布陣
距離を置いて布陣した両軍だが、いま、暗闇に見える敵陣のかがり火をみれば、両軍の距離は三ゲリア(2.4km)もあるまい。敵の夜襲に対する備えは万全だが、互いに敵の殲滅を目的にした戦いだけに、小規模な夜襲はあるまいと考えていた。
夜明けと共に全軍を動かし、全力を持って敵と戦う。両軍あわせて一万を優に超える兵士たちの血みどろの戦いになるだろう。

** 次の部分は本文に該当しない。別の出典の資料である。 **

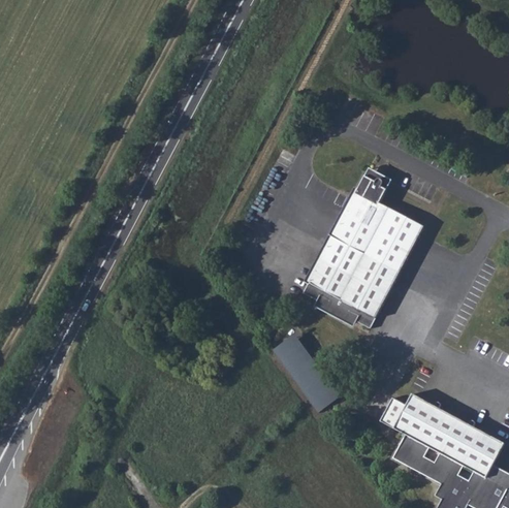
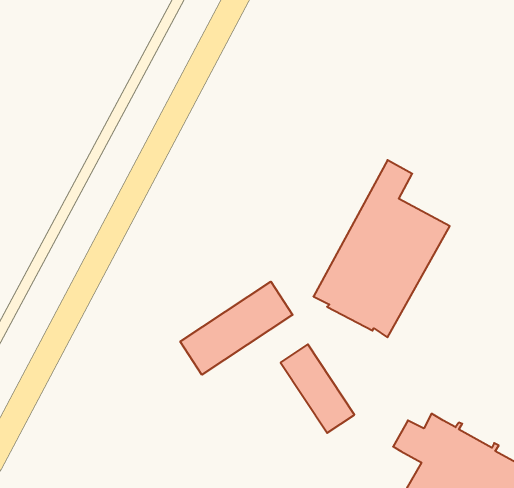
building: none -> [180,282,293,375]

夜が明け、布陣する全軍を見渡した時、アトラスはネルゴーラの川辺に陣を敷くといった意味を理解していた。これから行われる戦は両軍の真っ正面からのぶつかり合いだが、その戦いの最中、側面に回り込んだ敵に攻撃を受けたり、後方に回り込まれるような不利は避けたい。逆に味方は敵の側面や後方から攻撃をかけて有利な戦の体勢を作ろうとする。
そのために、兵の一部を敵の側面に回そうと、味方は陣立ての両翼を広げ、敵もまた同じ事を考えて両翼を広げる。
いま、敵味方の距離は半ゲリア(約400メートル)もあるまい。互いに東西に長く兵を並べて向き合い、戦いの始まりを待っている。ただ、両翼を広げて敵の側面を突くという点では、兵数に勝るシュレーブ・フローイ軍に有利なはずだが、向き合うヴェスター軍が、この辺りでは南北に流れるネルゴーラ川の川辺から東西に陣を敷いたため、川が邪魔になってヴェスター軍の側面に回り込んでこれを突くことができないのである。言うまでもなく、味方の一方のルージ軍の最高指揮官はアトラスのはずだが、実質上の采配はサレノスが取っている。アトラスはただサレノスの進言に頷いて同意するのみである。自分の采配など他の指揮官に及ばない。そう言う無力感でアトラスは苛立っている。
つい先ほど、向き合うフローイ軍の陣形を眺めたサレノスが、アトラスの同意を得るという形を取ってルージ軍左翼の兵を率いるアゴースに兵を下げるよう指示した。中央に対して左翼は敵との距離を置いて側面に回り込まれるのを遅らせようという配慮だとも分かった。
戦に長けた指揮官とはこういうものかと納得しつつも、アトラスは自分の未熟さと運命にあらがえない自分の無力感に苛立ちを深めていた。近習たちの忠誠は信じても良い。ただ、この戦場にアトラスの複雑な心根を理解できる者はおらず、アトラスは孤独を深めていた。もし、彼を理解しようと努める者があれば亡くなったザイラスであり、今はこの場にいないレネン国のデルタスだけではないかと考えていた。
アトラスはふと左腕に気づき、更に右の指先で甲冑の胸を押さえて自嘲的な笑みを浮かべた。傍らにいたスタラススが、この緊張感が漂う戦場に似つかわしくない表情に首を傾げて聞いた。
「我らが王子よ、いかがされたので」
「いやなんでもない」
アトラスはこの笑みの理由を説明できなかった。
(私は、この場でこんなものを)
アトラスが左腕につけていた銀の腕輪は、勇者に神の真理を、その腕輪にはめ込まれたルビーの赤い輝きは勇者に勇気を与えるという。そして胸に感じる肌触りはクレアヌスの胸板と称される金属の円盤は、真理の神ルミリアの導きがあるというお守りだった。滑稽なことに、それをアトラスに与えたのは、今や敵になったシュレーブ国とフローイ国の二人の姫である。迷信を信じるわけではなく、二人の姫への愛でもなく、アトラスは与えられた品物を身につけていた。癒しきれない孤独や迷いを振り払う者が居るとすれば、アトラスに明瞭な道を指し示したリーミルであり、無垢な心でアトラスを包んだエリュティアだったということかも知れない。